Las embajadas de Alemania e Italia han sido incautadas por la República. José Antonio Primo de Rivera acaba de ser fusilado en la cárcel de Alicante. El Gobierno nacional de Burgos decide aumentar sus esfuerzos en el frente de Madrid.

Salamanca, 27 de noviembre, viernes

La tarde era lluviosa. El cielo, cubierto de nubes tan carentes de color como el gris del cemento de los edificios, e igualmente homogéneo, filtraba solo una escasa porción de los fríos rayos solares. Estaba siendo un otoño desapacible; más de lo habitual para el mes de noviembre. Los árboles se mostraban ya pelados y sarmentosos, como ancianos decrépitos a punto de inclinarse para morir. En las calles desiertas se percibía, acrecentado por la tristeza del clima, un profundo abatimiento causado por la guerra, denso como el olor penetrante del humo de las calderas.

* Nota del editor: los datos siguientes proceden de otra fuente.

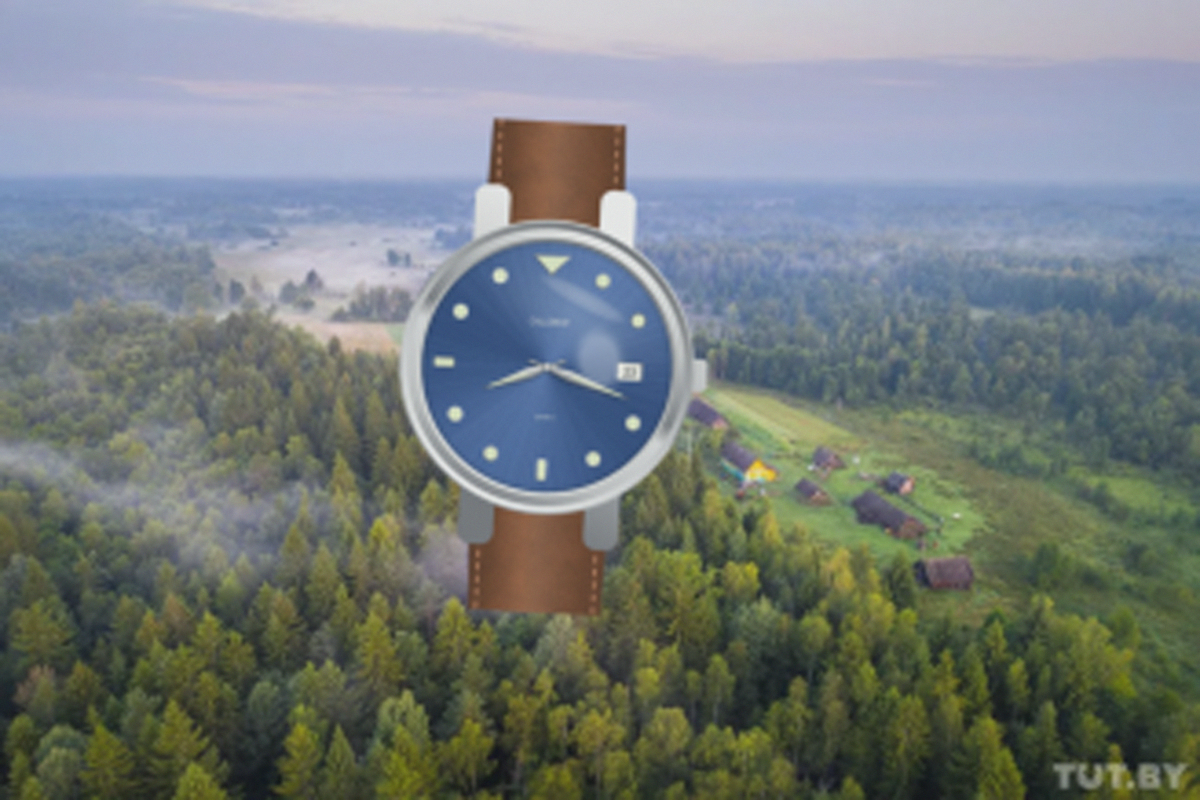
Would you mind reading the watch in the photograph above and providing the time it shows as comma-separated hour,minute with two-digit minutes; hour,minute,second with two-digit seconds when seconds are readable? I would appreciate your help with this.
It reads 8,18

El Citroën 7-A de color negro mate, con cubrefaros para evitar reflejos en la noche que pudieran guiar a los aviones de bombardeo, se detuvo ante la fachada del edificio principal de la universidad. El conductor, un hombre alto y delgado con uniforme militar, descendió bajo la fina pero incesante lluvia y abrió la puerta trasera derecha. Enseguida, desde el interior del coche apareció la figura de otro hombre, vestido de paisano, con abrigo de excelente paño marrón y elegante sombrero de fieltro. El conductor desplegó un paraguas y cubrió con él al segundo hombre. Cuando este hubo abandonado el vehículo, se lo entregó y volvió a cerrar la puerta. En posición de firme, mojándose impasible, esperó hasta que lo vio desaparecer por la entrada del paraninfo y solo entonces regresó a su puesto en el interior del automóvil.